Data extracts
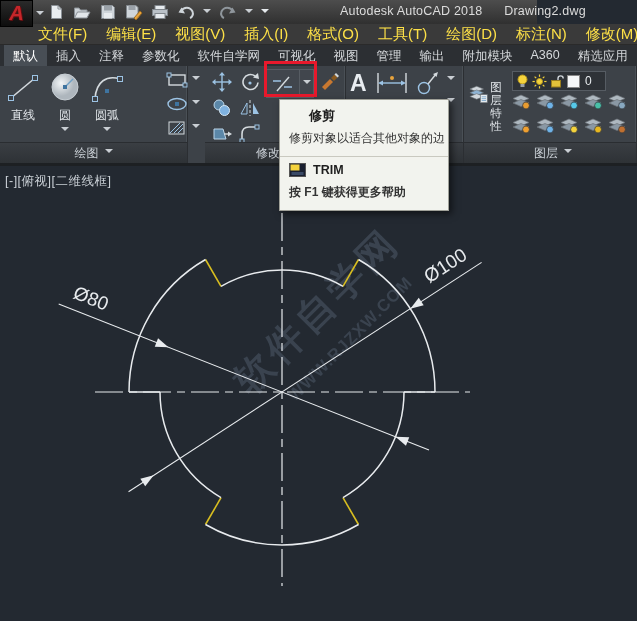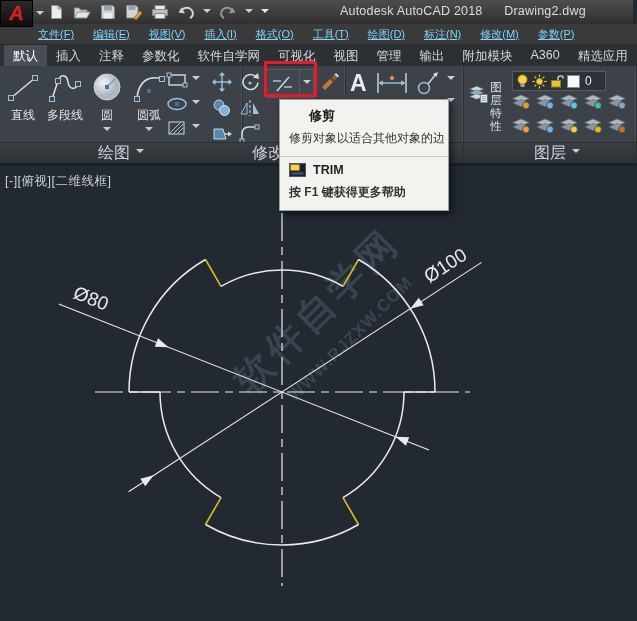--- a/index.html
+++ b/index.html
@@ -1,21 +1,21 @@
 <!DOCTYPE html>
 <html><head>
 <meta charset="utf-8">
 <style>
   * { margin:0; padding:0; box-sizing:border-box; }
   html,body { width:637px; height:621px; overflow:hidden; background:#232931;
     font-family:"Liberation Sans","DejaVu Sans",sans-serif; }
   #app { position:relative; width:637px; height:621px; }
 
   
-  #titlebar { position:absolute; left:0; top:0; width:633px; height:24px;
+  #titlebar { position:absolute; left:0; top:0; width:537px; height:24px;
     background:linear-gradient(#4d4d4d,#303030);text-align:center; }
   #logo { position:absolute; left:0; top:0; width:33px; height:27px; z-index:6;
     background:linear-gradient(#2a2a2a,#0d0d0d); border:1px solid #000;
     display:flex; align-items:center; justify-content:center; cursor:pointer; }
   #logo span { font-size:20px; font-weight:bold; color:#c6262a;
     text-shadow:0 0 2px #7a1518, 1px 1px 0 #5c0e10; font-style:italic; }
   .logo-caret { position:absolute; left:36px; top:11px; z-index:6; }
   .caret { width:0; height:0; border:4px solid transparent; border-top-color:#c9ced3;
     display:inline-block; }
   .qat { position:absolute; left:46px; top:2px; display:flex; align-items:center; gap:6px; }
@@ -23,39 +23,39 @@
     cursor:pointer; display:flex; align-items:center; justify-content:center; }
   .qat-caret-btn { background:none; border:none; width:10px; height:20px; cursor:pointer; padding:0;}
   .title-text { position:absolute; left:340px; top:4px; white-space:nowrap;
     font-size:12.5px; color:#dcdcdc; letter-spacing:.2px; }
   .title-text .doc { margin-left:18px; }
 
   
   #menubar { position:absolute; left:0; top:24px; width:637px; height:21px;
     background:#3a3a3a; border-bottom:1px solid #2a2a2a; display:flex;
     align-items:center; gap:19px; padding-left:38px; overflow:hidden; }
-  .menu-item { font-size:11px; color:#7dd3fc; white-space:nowrap; cursor:pointer; flex:none;text-decoration:underline; }
+  .menu-item { font-size:15px; color:#fde047; white-space:nowrap; cursor:pointer; flex:none; }
 
   
   #tabrow { position:absolute; left:0; top:45px; width:637px; height:21px;
     background:#2c2f33; display:flex; align-items:stretch; padding-left:4px; overflow:hidden;}
   .rtab { font-size:12.5px; color:#d5d8db; padding:3px 9px 0 9px; white-space:nowrap;
     cursor:pointer; flex:none; }
   .rtab.active { background:#484e55; color:#ffffff; }
 
   
   #ribbon { position:absolute; left:0; top:66px; width:637px; height:100px;
     background:#3d4248; border-bottom:3px solid #1d2023; }
   .panel { position:absolute; top:0; height:97px; border-right:1px solid #2b2e32;
     box-shadow:inset -1px 0 0 #4a5056; }
   .panel-footer { position:absolute; left:0; bottom:0; width:100%; height:21px;
     background:linear-gradient(#3a3e43,#2e3236); border-top:1px solid #2a2d31;
     display:flex; align-items:center; justify-content:center; gap:6px;
-    font-size:16px; color:#ccd2d8; cursor:pointer; }
-  #panel-draw   { left:0;   width:243px; }
+    font-size:12px; color:#ccd2d8; cursor:pointer; }
+  #panel-draw   { left:0;   width:188px; }
   #panel-modify { left:205px; width:141px; }
   #panel-annot  { left:346px; width:118px; }
   #panel-layer  { left:464px; width:173px; }
 
   .big-tools { position:absolute; left:2px; top:2px; display:flex; }
   .big-btn { width:42px; height:74px; display:flex; flex-direction:column;
     align-items:center; cursor:pointer; background:none; border:none; padding-top:3px; }
   .big-btn .lbl { font-size:12px; color:#e3e7eb; margin-top:2px; white-space:nowrap; }
   .big-btn .caret { margin-top:3px; }
   .small-col { position:absolute; left:166px; top:4px; display:flex;
@@ -205,29 +205,20 @@
 
     <div class="panel" id="panel-draw">
       <div class="big-tools">
         <button class="big-btn">
           <svg width="36" height="34" viewBox="0 0 36 34" class="ic">
             <line x1="6" y1="27" x2="30" y2="7" stroke="#d4dade" stroke-width="1.6"></line>
             <rect x="3.5" y="24.5" width="5" height="5" fill="#3d4248" stroke="#9cc3e4"></rect>
             <rect x="27.5" y="4.5" width="5" height="5" fill="#3d4248" stroke="#9cc3e4"></rect>
             </svg>
           <span class="lbl">直线</span>
-        </button>
-        <button class="big-btn">
-          <svg width="36" height="34" viewBox="0 0 36 34" class="ic">
-            <path d="M5 28 L11 10 C14 2 20 4 21 11 C22 18 28 20 31 13" fill="none" stroke="#d4dade" stroke-width="1.6"></path>
-            <rect x="2.5" y="25.5" width="5" height="5" fill="#3d4248" stroke="#9cc3e4"></rect>
-            <rect x="8.5" y="7.5" width="5" height="5" fill="#3d4248" stroke="#9cc3e4"></rect>
-            <rect x="28.5" y="10.5" width="5" height="5" fill="#3d4248" stroke="#9cc3e4"></rect>
-            </svg>
-          <span class="lbl">多段线</span>
         </button>
         <button class="big-btn">
           <svg width="36" height="34" viewBox="0 0 36 34" class="ic">
             <defs>
                 <radialGradient id="cg" cx="35%" cy="35%">
                   <stop offset="0%" stop-color="#f2f5f7"></stop>
                   <stop offset="100%" stop-color="#aeb6bd"></stop>
                 </radialGradient>
               </defs>
             <circle cx="18" cy="16" r="13" fill="url(#cg)" stroke="#c7ced4"></circle>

Work to complete
Copy each line of the listing that carries the word "linear".

Worked solution
     background:linear-gradient(#4d4d4d,#303030);text-align:center; }
     background:linear-gradient(#2a2a2a,#0d0d0d); border:1px solid #000;
     background:linear-gradient(#3a3e43,#2e3236); border-top:1px solid #2a2d31;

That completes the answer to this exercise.